WHAT TO PRODUCE ▸
Please repeat exactly the lines below from the one containing "#aadaff; stroke-width: 9" down to the one containing "#fff; stroke-width: 12", both included, and nothing else.

LISTED RECORDS ▸
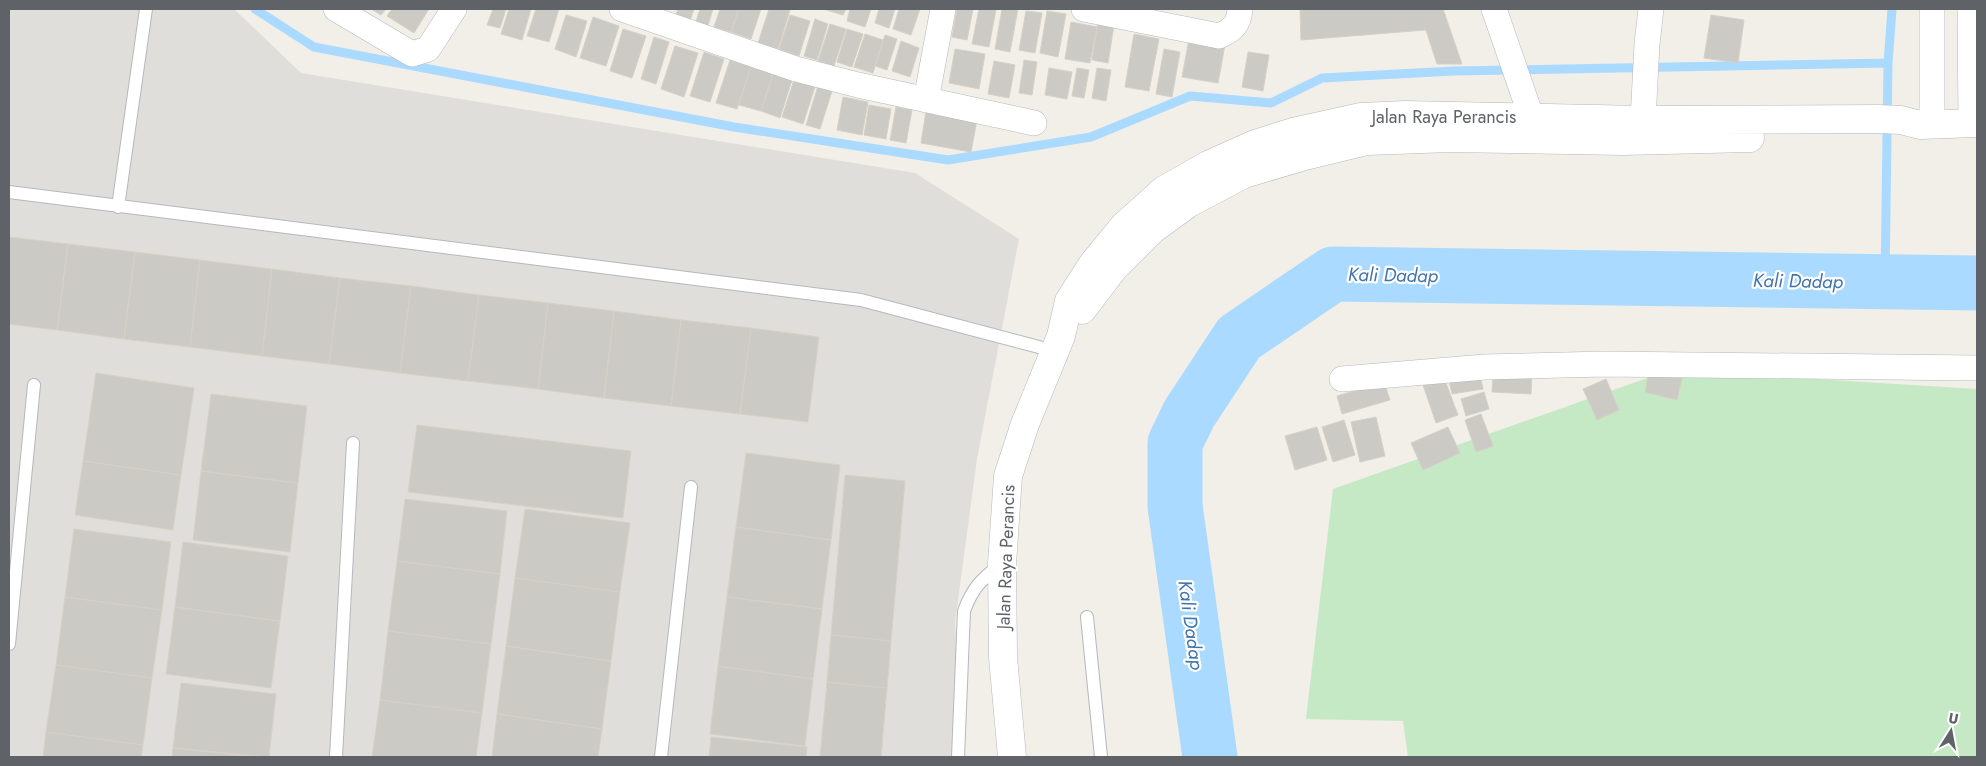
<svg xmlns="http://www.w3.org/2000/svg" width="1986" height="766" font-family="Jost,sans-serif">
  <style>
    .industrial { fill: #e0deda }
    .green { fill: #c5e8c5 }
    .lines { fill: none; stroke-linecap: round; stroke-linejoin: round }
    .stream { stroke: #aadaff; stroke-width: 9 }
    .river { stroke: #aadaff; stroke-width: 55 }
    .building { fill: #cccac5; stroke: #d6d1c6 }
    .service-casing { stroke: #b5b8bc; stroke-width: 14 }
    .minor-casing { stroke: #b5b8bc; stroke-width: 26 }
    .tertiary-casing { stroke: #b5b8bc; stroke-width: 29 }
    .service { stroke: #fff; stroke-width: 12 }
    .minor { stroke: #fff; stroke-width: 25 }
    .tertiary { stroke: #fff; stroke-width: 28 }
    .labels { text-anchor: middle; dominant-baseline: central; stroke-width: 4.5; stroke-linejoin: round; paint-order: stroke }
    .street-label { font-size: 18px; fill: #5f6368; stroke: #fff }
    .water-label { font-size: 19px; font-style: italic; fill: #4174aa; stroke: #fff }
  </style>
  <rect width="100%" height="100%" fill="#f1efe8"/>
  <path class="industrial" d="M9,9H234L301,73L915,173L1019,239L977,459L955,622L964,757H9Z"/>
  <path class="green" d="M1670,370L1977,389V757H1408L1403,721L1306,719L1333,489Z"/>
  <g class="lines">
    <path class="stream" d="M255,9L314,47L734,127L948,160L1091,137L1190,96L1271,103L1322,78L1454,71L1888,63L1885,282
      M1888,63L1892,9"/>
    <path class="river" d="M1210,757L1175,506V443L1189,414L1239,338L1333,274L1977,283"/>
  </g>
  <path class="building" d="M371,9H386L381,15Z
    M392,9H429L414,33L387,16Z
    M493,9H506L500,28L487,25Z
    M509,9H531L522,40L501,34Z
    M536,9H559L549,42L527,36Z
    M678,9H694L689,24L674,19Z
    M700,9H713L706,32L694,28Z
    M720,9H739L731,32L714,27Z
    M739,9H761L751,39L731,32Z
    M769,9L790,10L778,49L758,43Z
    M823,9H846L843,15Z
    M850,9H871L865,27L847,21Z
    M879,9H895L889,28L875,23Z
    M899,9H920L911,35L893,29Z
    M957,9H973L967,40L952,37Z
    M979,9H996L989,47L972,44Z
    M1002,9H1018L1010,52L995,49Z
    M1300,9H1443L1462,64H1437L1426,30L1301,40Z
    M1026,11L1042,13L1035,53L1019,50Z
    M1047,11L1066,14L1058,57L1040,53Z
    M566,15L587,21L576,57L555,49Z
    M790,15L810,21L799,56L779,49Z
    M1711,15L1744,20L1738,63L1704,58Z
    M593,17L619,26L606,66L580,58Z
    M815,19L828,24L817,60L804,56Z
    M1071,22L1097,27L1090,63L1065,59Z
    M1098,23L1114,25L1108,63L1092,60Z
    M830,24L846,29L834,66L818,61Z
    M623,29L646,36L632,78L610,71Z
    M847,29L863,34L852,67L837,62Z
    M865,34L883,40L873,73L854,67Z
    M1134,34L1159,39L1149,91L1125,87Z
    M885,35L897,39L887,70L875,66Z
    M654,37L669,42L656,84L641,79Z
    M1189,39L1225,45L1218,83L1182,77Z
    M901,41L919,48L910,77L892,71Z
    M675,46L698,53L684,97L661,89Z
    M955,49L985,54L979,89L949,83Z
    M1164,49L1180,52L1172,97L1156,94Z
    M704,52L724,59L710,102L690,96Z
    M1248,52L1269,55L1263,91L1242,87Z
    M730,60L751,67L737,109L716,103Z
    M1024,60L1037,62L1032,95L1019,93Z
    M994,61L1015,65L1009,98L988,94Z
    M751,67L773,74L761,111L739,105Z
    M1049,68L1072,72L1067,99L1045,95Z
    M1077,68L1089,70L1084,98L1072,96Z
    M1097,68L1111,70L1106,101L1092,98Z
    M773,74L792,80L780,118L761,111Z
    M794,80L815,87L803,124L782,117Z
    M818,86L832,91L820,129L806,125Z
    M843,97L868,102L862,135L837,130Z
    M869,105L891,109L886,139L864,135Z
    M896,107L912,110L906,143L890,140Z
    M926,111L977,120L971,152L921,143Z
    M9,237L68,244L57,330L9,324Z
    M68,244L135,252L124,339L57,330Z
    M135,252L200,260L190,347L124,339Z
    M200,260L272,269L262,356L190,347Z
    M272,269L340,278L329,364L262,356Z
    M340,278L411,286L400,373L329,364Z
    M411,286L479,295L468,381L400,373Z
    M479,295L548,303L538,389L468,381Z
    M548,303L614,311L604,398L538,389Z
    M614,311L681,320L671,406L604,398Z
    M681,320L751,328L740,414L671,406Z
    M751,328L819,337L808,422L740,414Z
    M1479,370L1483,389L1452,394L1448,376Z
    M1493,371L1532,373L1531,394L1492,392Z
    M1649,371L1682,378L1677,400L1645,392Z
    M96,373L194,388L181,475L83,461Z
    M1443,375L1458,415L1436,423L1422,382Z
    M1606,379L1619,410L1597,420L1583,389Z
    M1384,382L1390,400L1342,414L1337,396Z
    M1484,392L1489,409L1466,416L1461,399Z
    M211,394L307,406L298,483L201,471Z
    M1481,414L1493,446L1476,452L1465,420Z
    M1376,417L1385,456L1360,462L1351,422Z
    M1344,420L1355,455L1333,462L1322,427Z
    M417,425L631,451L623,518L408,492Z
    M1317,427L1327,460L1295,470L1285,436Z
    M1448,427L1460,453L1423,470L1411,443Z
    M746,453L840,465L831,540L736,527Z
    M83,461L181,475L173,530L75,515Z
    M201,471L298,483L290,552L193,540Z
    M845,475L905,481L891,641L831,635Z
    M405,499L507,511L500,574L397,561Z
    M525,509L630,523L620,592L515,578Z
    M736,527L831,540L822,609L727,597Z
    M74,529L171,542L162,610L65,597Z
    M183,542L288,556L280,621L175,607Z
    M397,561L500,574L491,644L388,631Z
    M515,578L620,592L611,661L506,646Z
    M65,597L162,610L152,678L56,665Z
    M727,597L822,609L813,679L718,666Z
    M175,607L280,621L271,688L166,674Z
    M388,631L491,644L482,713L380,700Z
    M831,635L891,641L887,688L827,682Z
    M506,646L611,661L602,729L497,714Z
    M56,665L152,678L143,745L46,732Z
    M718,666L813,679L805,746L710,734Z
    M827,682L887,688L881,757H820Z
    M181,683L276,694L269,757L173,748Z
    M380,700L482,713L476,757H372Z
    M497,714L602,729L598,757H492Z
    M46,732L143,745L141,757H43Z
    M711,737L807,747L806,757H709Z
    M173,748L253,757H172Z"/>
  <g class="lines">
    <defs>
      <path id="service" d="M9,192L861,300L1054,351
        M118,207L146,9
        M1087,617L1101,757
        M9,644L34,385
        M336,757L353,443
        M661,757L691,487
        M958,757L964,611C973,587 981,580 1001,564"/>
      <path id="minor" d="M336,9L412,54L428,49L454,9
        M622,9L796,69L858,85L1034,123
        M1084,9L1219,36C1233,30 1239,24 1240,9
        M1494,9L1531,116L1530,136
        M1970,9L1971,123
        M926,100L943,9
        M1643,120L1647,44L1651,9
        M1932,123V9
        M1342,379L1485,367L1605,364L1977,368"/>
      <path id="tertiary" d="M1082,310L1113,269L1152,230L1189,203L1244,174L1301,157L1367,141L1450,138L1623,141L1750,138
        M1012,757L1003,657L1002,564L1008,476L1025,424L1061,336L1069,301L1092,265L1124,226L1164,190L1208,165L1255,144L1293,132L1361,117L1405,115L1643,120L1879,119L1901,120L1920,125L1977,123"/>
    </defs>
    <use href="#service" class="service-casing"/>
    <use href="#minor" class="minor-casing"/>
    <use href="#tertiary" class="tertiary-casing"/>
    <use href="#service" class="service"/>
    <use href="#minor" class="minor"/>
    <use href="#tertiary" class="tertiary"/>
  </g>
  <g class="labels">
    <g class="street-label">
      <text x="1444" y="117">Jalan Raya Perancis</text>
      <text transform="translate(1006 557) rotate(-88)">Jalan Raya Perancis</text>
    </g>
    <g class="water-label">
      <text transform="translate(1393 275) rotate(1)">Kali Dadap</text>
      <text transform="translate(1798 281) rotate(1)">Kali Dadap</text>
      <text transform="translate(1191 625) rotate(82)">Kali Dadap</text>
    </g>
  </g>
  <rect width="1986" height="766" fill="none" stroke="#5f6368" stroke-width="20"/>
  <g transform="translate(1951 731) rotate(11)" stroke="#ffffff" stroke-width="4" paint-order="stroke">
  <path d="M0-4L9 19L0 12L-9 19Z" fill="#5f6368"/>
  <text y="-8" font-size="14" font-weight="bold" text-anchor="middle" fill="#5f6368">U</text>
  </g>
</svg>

FINISHED EXERCISE ▸
    .stream { stroke: #aadaff; stroke-width: 9 }
    .river { stroke: #aadaff; stroke-width: 55 }
    .building { fill: #cccac5; stroke: #d6d1c6 }
    .service-casing { stroke: #b5b8bc; stroke-width: 14 }
    .minor-casing { stroke: #b5b8bc; stroke-width: 26 }
    .tertiary-casing { stroke: #b5b8bc; stroke-width: 29 }
    .service { stroke: #fff; stroke-width: 12 }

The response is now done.